= Beginning of Section =

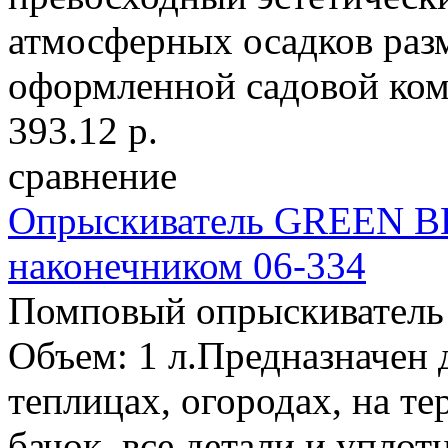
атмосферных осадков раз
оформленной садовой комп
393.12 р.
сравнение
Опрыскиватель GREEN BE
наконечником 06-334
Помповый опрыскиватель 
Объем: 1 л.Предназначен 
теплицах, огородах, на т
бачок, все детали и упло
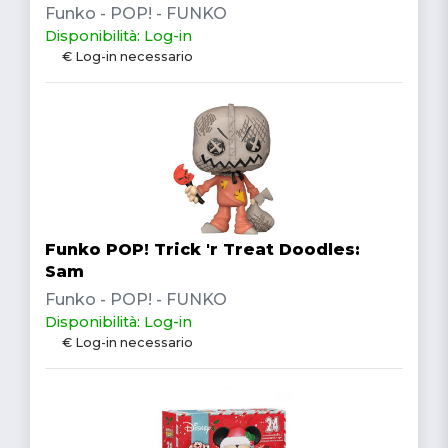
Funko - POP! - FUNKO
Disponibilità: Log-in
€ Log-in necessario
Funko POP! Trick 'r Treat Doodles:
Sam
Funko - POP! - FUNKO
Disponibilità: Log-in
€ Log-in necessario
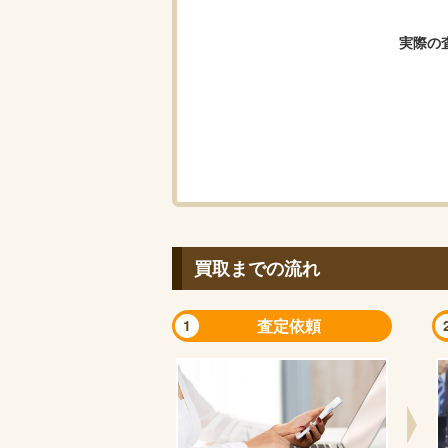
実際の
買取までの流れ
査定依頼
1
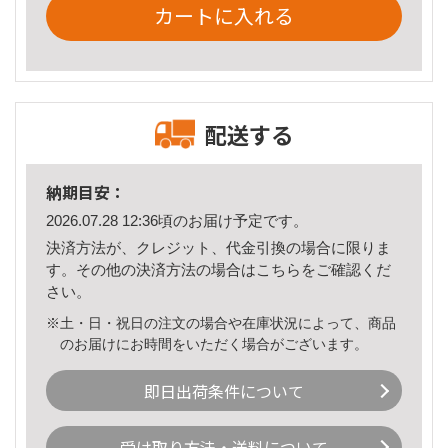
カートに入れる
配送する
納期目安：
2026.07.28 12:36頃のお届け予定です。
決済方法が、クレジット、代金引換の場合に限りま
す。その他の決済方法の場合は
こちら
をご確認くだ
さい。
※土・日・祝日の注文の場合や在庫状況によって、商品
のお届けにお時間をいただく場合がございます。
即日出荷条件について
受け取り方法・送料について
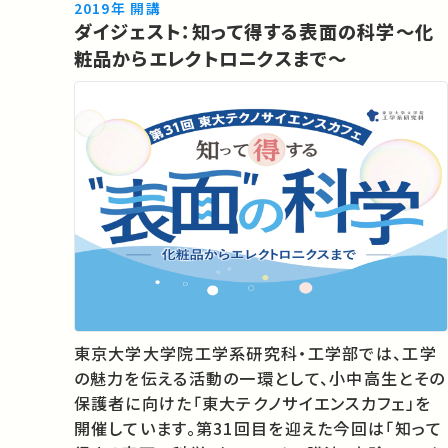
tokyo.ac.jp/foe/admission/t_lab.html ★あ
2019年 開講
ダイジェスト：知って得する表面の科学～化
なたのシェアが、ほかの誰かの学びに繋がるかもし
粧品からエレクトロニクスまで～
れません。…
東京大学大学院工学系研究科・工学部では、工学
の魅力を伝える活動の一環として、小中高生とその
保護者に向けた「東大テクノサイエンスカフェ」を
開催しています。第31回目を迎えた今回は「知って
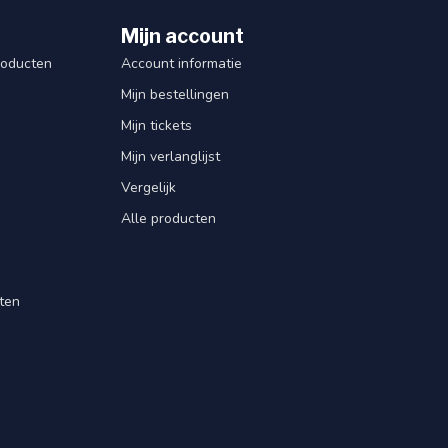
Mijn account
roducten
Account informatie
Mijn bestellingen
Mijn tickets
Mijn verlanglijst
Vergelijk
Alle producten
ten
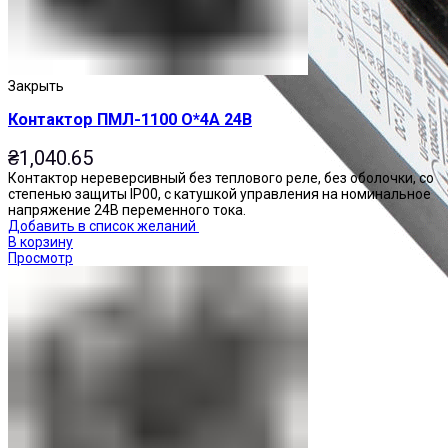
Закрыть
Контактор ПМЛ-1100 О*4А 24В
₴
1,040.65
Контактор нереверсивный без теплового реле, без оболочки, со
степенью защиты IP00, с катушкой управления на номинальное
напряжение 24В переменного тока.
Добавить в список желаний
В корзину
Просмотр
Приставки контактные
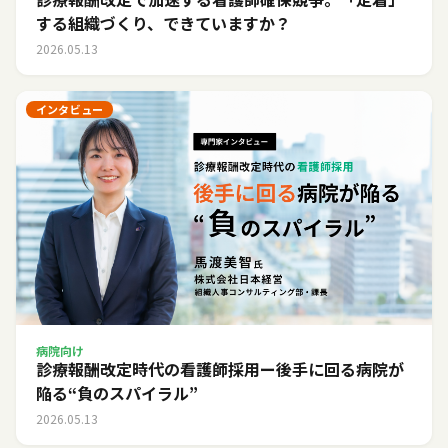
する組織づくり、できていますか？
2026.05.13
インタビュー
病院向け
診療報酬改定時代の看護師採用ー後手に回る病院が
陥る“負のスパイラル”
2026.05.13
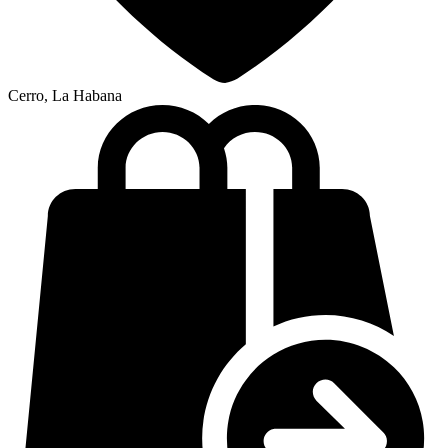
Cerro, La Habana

= End of Section =
= Beginning of Section =

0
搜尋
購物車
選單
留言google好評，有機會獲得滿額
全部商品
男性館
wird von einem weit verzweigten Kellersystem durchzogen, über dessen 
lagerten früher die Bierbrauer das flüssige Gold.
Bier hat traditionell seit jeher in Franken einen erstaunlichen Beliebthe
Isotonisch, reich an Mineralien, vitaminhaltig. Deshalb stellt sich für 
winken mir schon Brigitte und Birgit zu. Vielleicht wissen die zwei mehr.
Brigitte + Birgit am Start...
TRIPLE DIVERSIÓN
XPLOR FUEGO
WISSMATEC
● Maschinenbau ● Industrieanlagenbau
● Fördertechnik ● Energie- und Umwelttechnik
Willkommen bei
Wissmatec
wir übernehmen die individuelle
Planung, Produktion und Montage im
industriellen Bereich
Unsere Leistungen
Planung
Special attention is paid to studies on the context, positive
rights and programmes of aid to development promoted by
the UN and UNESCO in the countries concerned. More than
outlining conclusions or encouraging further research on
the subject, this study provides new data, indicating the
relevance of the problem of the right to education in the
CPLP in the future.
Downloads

= End of Section =

## Work task
Transcribe, exactly and without pictures, everything in the data from the line with "атмосферных осадков раз" down to the line with "Cerro, La Habana", both included.

## Expected output
атмосферных осадков раз
оформленной садовой комп
393.12 р.
сравнение
Опрыскиватель GREEN BE
наконечником 06-334
Помповый опрыскиватель 
Объем: 1 л.Предназначен 
теплицах, огородах, на т
бачок, все детали и упло
Funko - POP! - FUNKO
Disponibilità: Log-in
€ Log-in necessario
Funko POP! Trick 'r Treat Doodles:
Sam
Funko - POP! - FUNKO
Disponibilità: Log-in
€ Log-in necessario
実際の
買取までの流れ
査定依頼
1
カートに入れる
配送する
納期目安：
2026.07.28 12:36頃のお届け予定です。
決済方法が、クレジット、代金引換の場合に限りま
す。その他の決済方法の場合は
こちら
をご確認くだ
さい。
※土・日・祝日の注文の場合や在庫状況によって、商品
のお届けにお時間をいただく場合がございます。
即日出荷条件について
受け取り方法・送料について
tokyo.ac.jp/foe/admission/t_lab.html ★あ
2019年 開講
ダイジェスト：知って得する表面の科学～化
なたのシェアが、ほかの誰かの学びに繋がるかもし
粧品からエレクトロニクスまで～
れません。…
東京大学大学院工学系研究科・工学部では、工学
の魅力を伝える活動の一環として、小中高生とその
保護者に向けた「東大テクノサイエンスカフェ」を
開催しています。第31回目を迎えた今回は「知って
Mijn account
roducten
Account informatie
Mijn bestellingen
Mijn tickets
Mijn verlanglijst
Vergelijk
Alle producten
ten
Закрыть
Контактор ПМЛ-1100 О*4А 24В
₴
1,040.65
Контактор нереверсивный без теплового реле, без оболочки, со
степенью защиты IP00, с катушкой управления на номинальное
напряжение 24В переменного тока.
Добавить в список желаний
В корзину
Просмотр
Приставки контактные
する組織づくり、できていますか？
2026.05.13
インタビュー
病院向け
診療報酬改定時代の看護師採用ー後手に回る病院が
陥る“負のスパイラル”
2026.05.13
Cerro, La Habana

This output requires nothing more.